5. For enhancing the sentence of imprisonment the specific provision is engrafted under Section 377(1) of the Code of Criminal Procedure which runs as under :

377. (1) Save as otherwise provides in Sub-section (2), the State Government may, in any case of conviction on a trial held by any Court other than a High Court, direct the public prosecutor to present an appeal to the High Court against the sentence on the ground of its inadequacy.

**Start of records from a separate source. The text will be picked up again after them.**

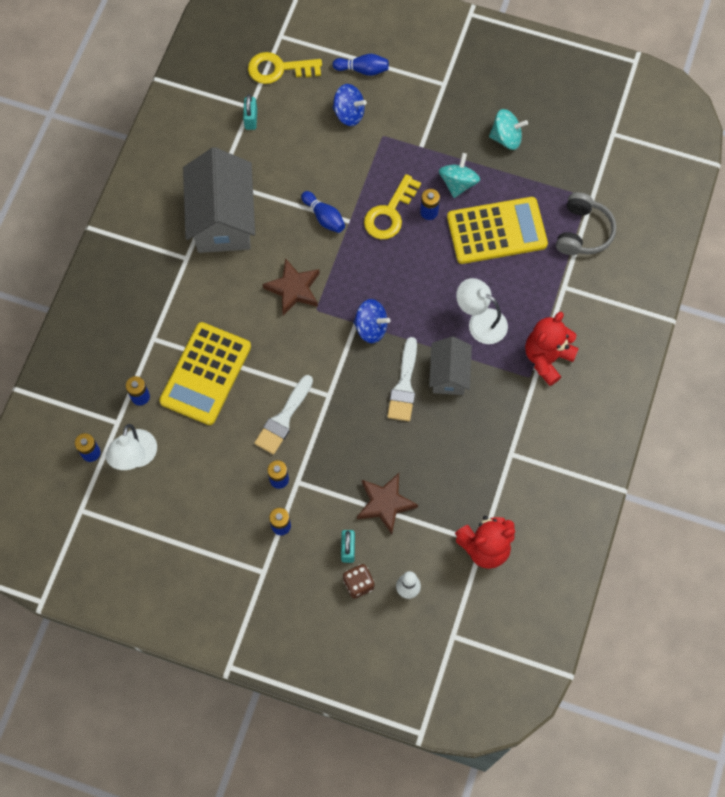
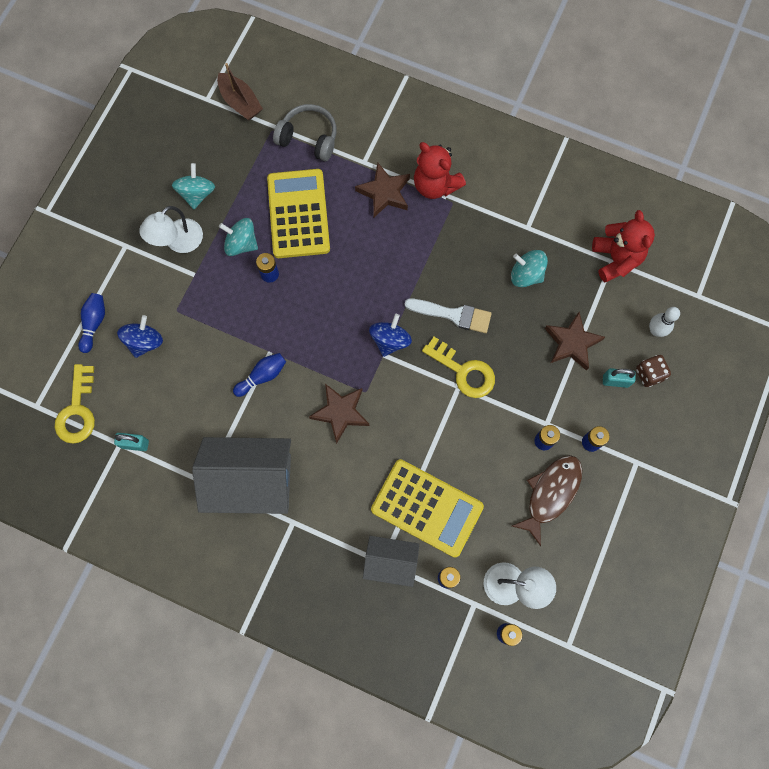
camera: 85 degrees left, 5 degrees up
white brush [254,375,313,455] -> none
yellow key [364,174,421,239] -> yellow key moved to [422,337,495,398]
grey house [429,336,472,395] -> grey house moved to [363,536,419,587]
white lamp [456,278,508,344] -> white lamp moved to [139,206,203,253]
none -> brown boat [217,63,263,120]
none -> brown star [355,163,410,217]
none -> turquoise spinning top [511,250,548,287]
none -> brown fish [512,455,582,546]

Admittedly, as observed above, the State had not preferred any Appeal to the High Court for enhancement of the sentence passed by the learned trial Magistrate. Thus, obviously, the sentence passed by the learned trial Magistrate against the petitioner could not be enhanced. The petitioner had preferred an appeal in the Court of Session against the order of conviction and sentence passed by the learned trial Magistrate. The powers of the appellate Court in appeal from conviction are enumerated under Section 386(b) of the Code of Criminal Procedure, which runs thus :

386. After perusing such record and hearing the appellant or his pleader, if he appears, and the public prosecutor if he appears, and in case of an appeal under Section 377 or Section 378, the accused, if he appears, the Appellate Court may, if it considers that there is no sufficient ground for interfering, dismiss the appeal, or may-

(a) xxx xxx xxx (b) in an appeal from a conviction-

(i) reverse the finding and sentence and acquit or discharge the accused, or order him to be re-tried by a Court of competent jurisdiction subordinate to such Appellate Court or committed for trial, or

(ii) alter the finding, maintaining the sentence, or

(iii) with or without altering the finding, alter the nature or the extent, or the nature and extent, of the sentence, but not so as to enhance the same:

(c) to (e) xxx xxx xxx (Underlining supplied by me)

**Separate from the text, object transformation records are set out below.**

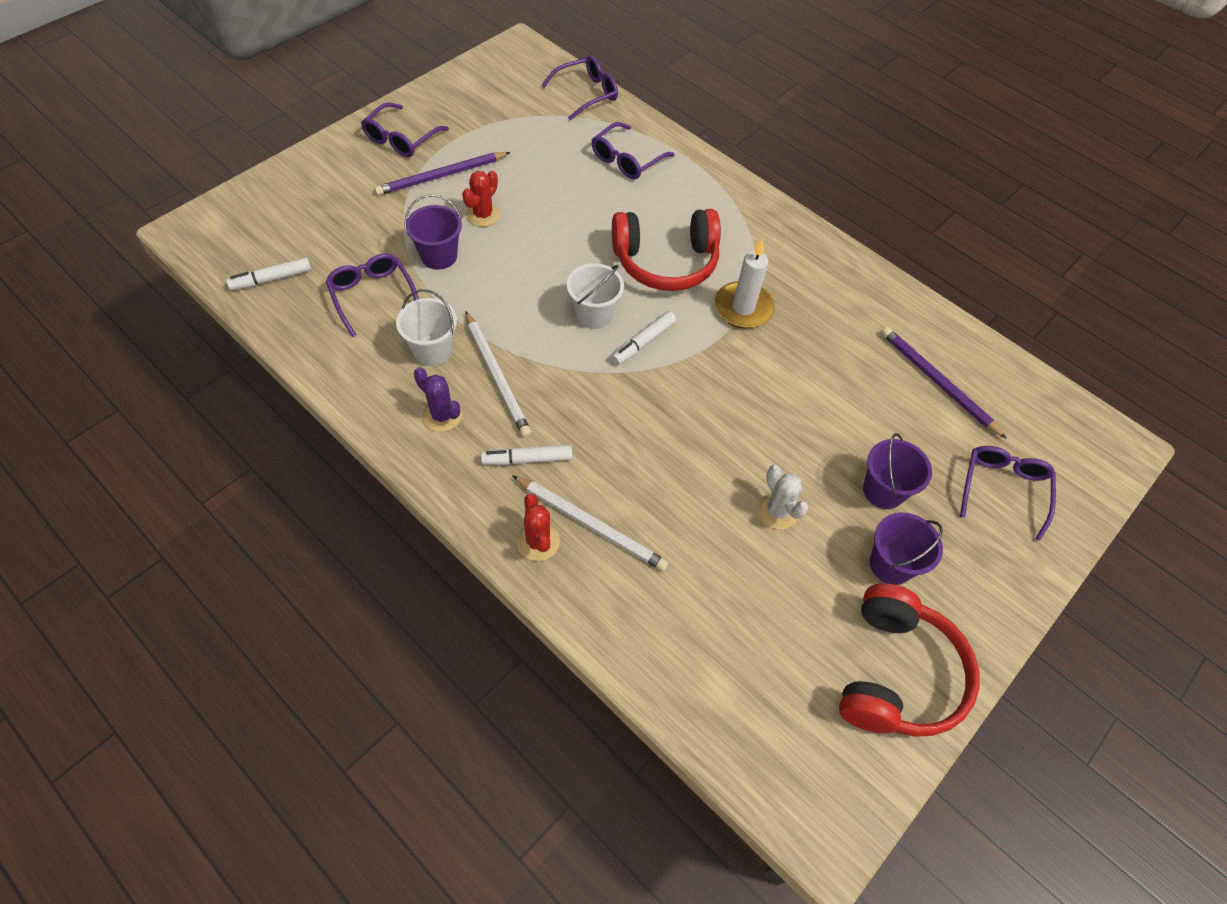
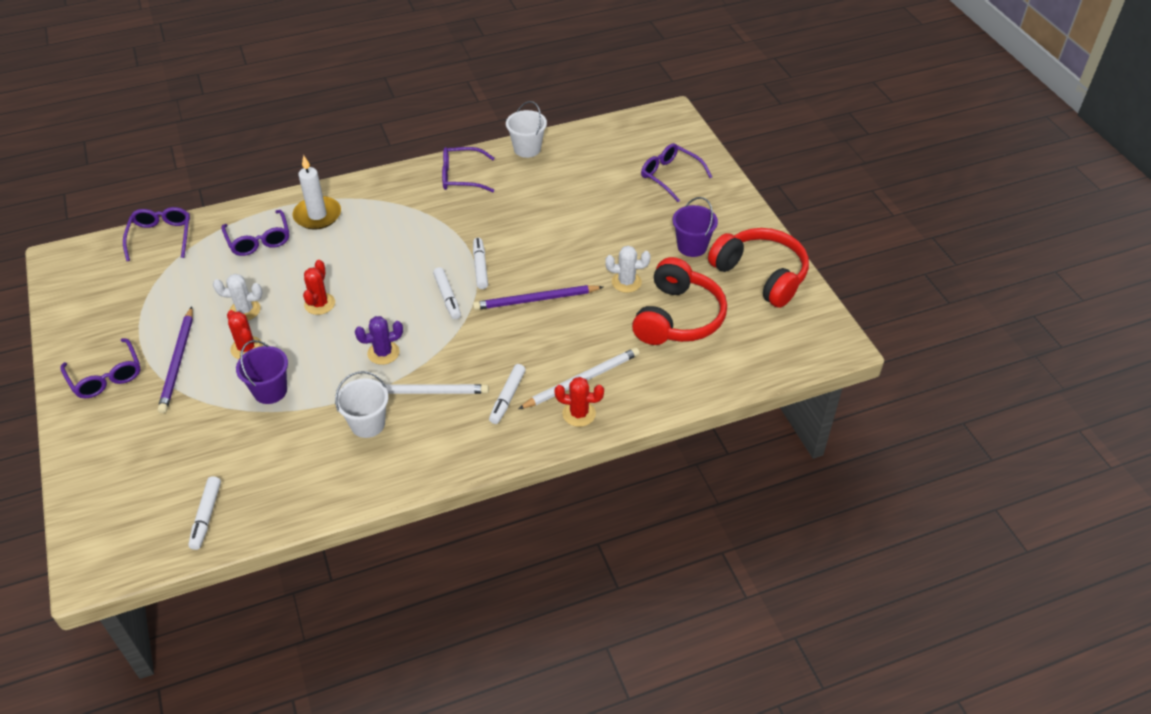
camera: 60 degrees left, 10 degrees down
purple glasses [326,253,418,337] -> purple glasses moved to [442,147,494,192]
purple cactus [414,367,462,432] -> purple cactus moved to [355,316,403,365]
white bucket [567,263,624,329] -> white bucket moved to [506,101,547,158]
red headphones [612,209,721,291] -> red headphones moved to [632,257,727,345]
white candle [714,238,775,328] -> white candle moved to [292,155,341,230]
purple bucket [863,433,932,509] -> none
purple pencil [881,327,1007,439] -> purple pencil moved to [473,285,603,310]
none -> white cactus [213,274,262,320]
none -> red cactus [303,260,335,315]
none -> white marker [473,238,488,289]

Looking to the above provision, it is amply clear that the appellate Court has no power to enhance the sentence passed by the trial Court. I am of the opinion that keeping in view the provisions of Sections 377(1) and 386 of the Code of Criminal Procedure it is but clear that when no appeal was filed by the State under Section 377(1) of the Code of Criminal Procedure against the sentence of imprisonment awarded by the trial Court on the ground of its inadequacy, the order enhancing the sentence passed by the learned appellate Court was beyond its jurisdiction. Thus, on this very count the impugned order in regard to enhancement of sentence passed by the learned appellate Court deserves to be set aside, and it is, therefore, set aside.

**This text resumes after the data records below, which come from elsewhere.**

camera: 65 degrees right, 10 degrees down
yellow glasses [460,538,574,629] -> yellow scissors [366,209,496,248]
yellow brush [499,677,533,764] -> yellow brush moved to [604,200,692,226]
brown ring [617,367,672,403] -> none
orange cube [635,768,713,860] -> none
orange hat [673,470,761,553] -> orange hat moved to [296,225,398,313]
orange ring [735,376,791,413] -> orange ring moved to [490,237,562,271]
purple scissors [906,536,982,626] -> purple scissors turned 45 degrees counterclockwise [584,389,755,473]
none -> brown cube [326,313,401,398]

6. Learned counsel for the petitioner has also submitted that looking to the facts and circumstances of the case the sentence passed by the learned trial Court may be modified and the petitioner be sentenced to the imprisonment he has already undergone. On the basis of the record it is found that the petitioner has already undergone approximately six months rigorous imprisonment. The facts also disclose that even the gun, involved in the case, was not produced in the Court. Under all these factual circumstances, coupled with the fact that the case is an old one of 1990, I find substance in the submissions made by the learned counsel for the petitioner. Thus, the sentence of eight months R.I. passed against the petitioner by the learned trial Court is modified to the sentence of imprisonment he has already undergone.

7. In the result, this petition is partly allowed in the manner indicated above. The petitioner is on bail. His bail bonds and surety bonds are discharged.